> _Selected text_:

'''

The Power of the Dog perfectly studies what happens when a woman enters a family, and how the one in control of that family now perceives her as a threat and works to remove her by being as brutal as he can, just to gain back control. It moves wonderfully and full of suspense, Jane has layered the film masterfully, that when you peel away the layers you find hatred, power plays and maybe some hidden desire because I found some very intense sexual or maybe psycho-sexual tension at play here.
It's very nuanced, just by how the characters are, these are people who rarely say a lot with their words but they still say so much with their expressions and body language, the environment and the way in which its shot helps too. The characters are complex, and the way Ari Wegner's cinematography stays on their faces, it reveals a lot. Their faces say what they keep hidden or refuse to say, and aided by the enthralling score by Jonny Greenwood, The Power of the Dog packs a punch that will leave you anxious wanting to dig deeper into the film.

'''

> _Provided data_:

'''

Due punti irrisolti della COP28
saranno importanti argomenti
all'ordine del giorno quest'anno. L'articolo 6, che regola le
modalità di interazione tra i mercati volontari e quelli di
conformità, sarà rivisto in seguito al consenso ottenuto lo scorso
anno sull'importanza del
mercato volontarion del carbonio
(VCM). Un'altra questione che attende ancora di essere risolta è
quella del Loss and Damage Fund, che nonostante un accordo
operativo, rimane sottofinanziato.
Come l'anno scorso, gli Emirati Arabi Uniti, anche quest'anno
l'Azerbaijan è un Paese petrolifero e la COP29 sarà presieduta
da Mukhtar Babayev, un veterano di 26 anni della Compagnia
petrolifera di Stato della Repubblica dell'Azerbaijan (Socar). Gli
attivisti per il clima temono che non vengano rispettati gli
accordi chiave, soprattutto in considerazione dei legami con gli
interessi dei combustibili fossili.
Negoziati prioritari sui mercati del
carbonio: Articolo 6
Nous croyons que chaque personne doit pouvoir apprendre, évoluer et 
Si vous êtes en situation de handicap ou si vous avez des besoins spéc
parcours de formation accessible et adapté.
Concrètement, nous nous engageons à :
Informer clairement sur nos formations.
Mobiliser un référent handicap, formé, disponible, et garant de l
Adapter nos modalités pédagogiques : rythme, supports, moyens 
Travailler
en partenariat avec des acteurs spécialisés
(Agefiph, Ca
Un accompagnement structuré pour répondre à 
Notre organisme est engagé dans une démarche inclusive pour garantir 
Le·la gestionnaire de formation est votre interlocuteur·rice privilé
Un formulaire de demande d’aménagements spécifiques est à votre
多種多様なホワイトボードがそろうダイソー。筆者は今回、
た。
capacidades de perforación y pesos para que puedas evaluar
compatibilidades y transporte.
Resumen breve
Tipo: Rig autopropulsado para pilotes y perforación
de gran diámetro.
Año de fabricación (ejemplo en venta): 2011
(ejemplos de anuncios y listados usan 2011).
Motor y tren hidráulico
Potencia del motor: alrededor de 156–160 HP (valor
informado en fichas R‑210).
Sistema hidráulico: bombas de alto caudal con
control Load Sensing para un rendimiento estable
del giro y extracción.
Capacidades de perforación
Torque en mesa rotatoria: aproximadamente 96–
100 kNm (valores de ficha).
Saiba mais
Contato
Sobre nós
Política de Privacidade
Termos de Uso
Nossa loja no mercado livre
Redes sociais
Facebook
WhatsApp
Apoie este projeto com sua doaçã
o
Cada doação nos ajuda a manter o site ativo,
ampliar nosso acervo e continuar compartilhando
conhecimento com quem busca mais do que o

'''

> _Work to complete_:
A: List every person the film review names.
B: Copy the stretch of the records from their first line through the line that contains "da Mukhtar Babayev, un".
The film review and the records were taken from separate, unrelated sources.

> _Answers to each task_:
A: Jane, Ari Wegner, Jonny Greenwood

B:
Due punti irrisolti della COP28
saranno importanti argomenti
all'ordine del giorno quest'anno. L'articolo 6, che regola le
modalità di interazione tra i mercati volontari e quelli di
conformità, sarà rivisto in seguito al consenso ottenuto lo scorso
anno sull'importanza del
mercato volontarion del carbonio
(VCM). Un'altra questione che attende ancora di essere risolta è
quella del Loss and Damage Fund, che nonostante un accordo
operativo, rimane sottofinanziato.
Come l'anno scorso, gli Emirati Arabi Uniti, anche quest'anno
l'Azerbaijan è un Paese petrolifero e la COP29 sarà presieduta
da Mukhtar Babayev, un veterano di 26 anni della Compagnia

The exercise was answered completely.